In the dream accounts below, who protects the narrator with a shotgun in the entry dated April 7, 2020?

— start of Document text —

Later, I'm a Major League second baseman, but a ground ball goes right through my legs and I fumble the next one because the ground was folded in. As other players quietly take over my position, I veer over to left field (the actual left fielder is a young woman just chillin' in a pile of foam, totally content.)
When the inning is over, the legendary Cal Ripken Jr. insults my play so I hit him right between the eyes with a baseball. It doesn't faze him and no one else is really concerned.
She Protected My One Life To Live (April 7, 2020)
I'm an armed courier, and during my workday I have guns pulled on me two separate times. When I spot suspicious people later on, soap actress Kassie DePaiva protects me with a shotgun (the people turn out to be my colleagues). Then, despite an all-out effort, I can't find a San Francisco Giants sweatshirt. Because I'm wearing it.
Stay Out Of Our Bathroom, Sir (April 6, 2020)
At vision's open, I am among a quartet of farm workers being interviewed by SF Bay Area reporter Ann Makovec—evidently, the field we've been working has tons of sand beneath the crops, and for whatever reason this is a giant controversy. We take turns speaking on camera, although Makovec rudely pulls the mike away from me before I'm done speaking.
Later, I find myself grocery shopping (for a surplus of Chinese food) with Josie, who needs to use the bathroom. She enters...then retrieves me; apparently the toilet is too wide and she can't balance herself. So there I stand, balancing my 10-year-old on an XXXXL toilet.
Upon exiting, a very enthusiastic dude grabs my hand and gives me mad props for the job I'm doing as a father, including the toilet thing, which he somehow knows about. It takes a while for me to get my hand back.

— end of Document text —
— start of Source material —

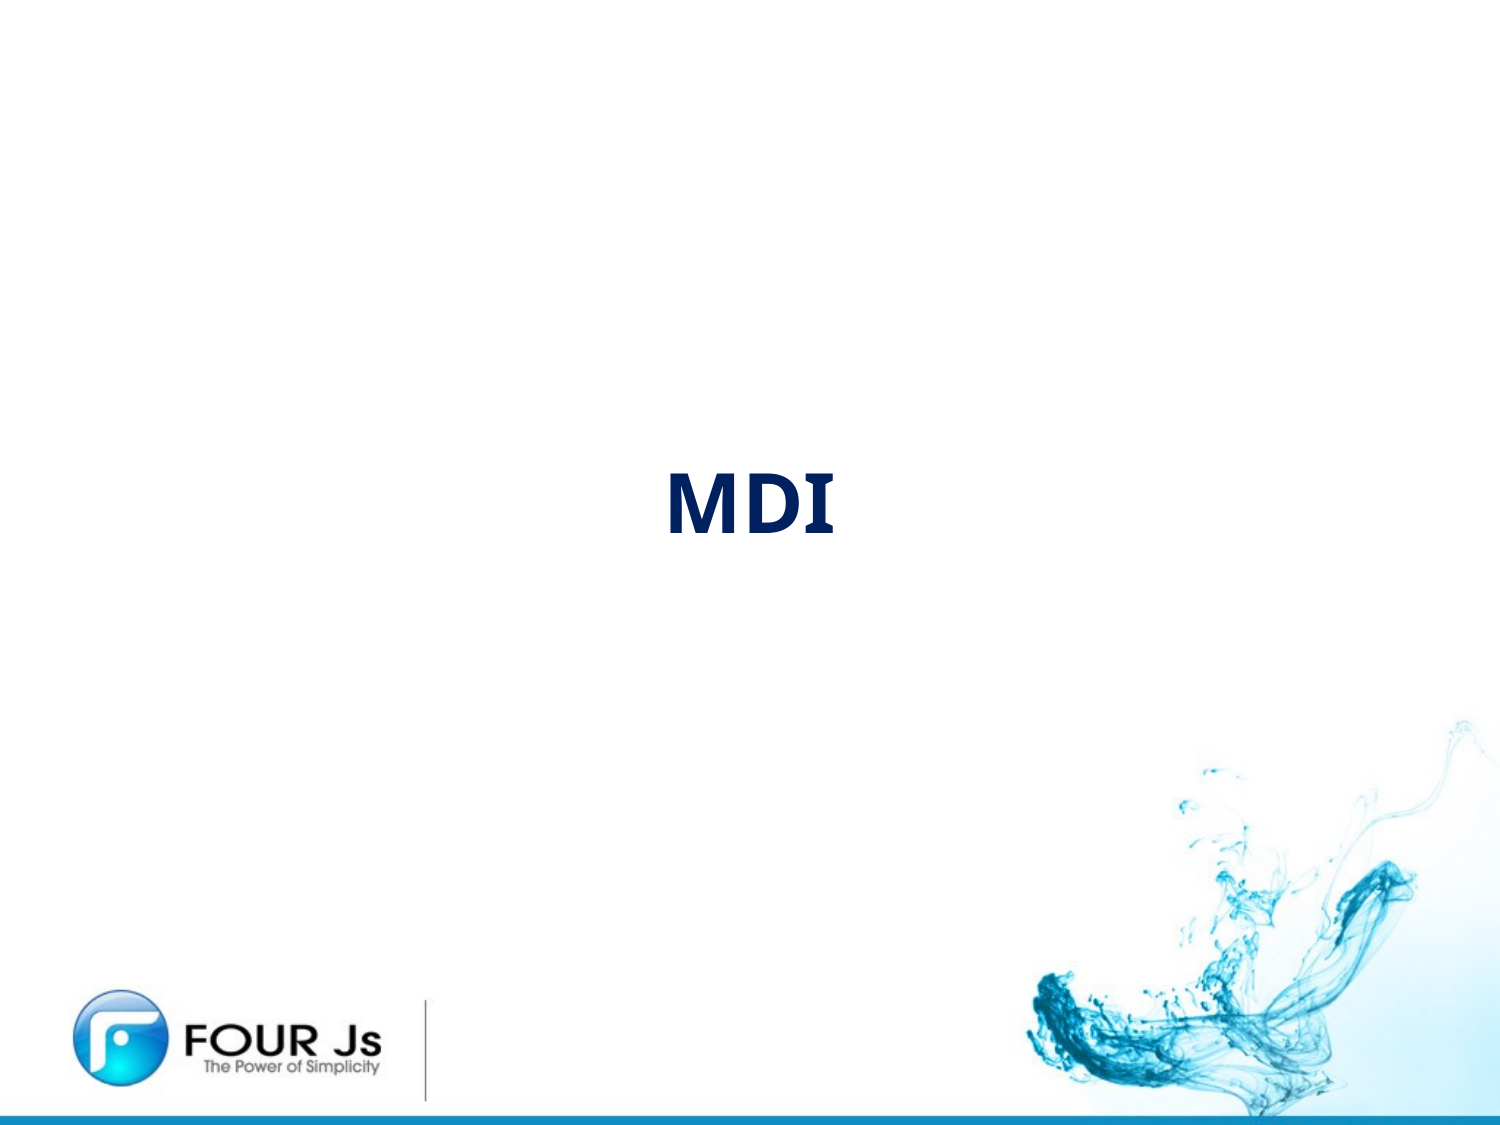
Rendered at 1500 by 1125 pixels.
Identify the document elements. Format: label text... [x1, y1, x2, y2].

picture [0, 0, 1500, 1122]
title MDI [112, 337, 1388, 663]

— end of Source material —

> **Result for this task**: Soap actress Kassie DePaiva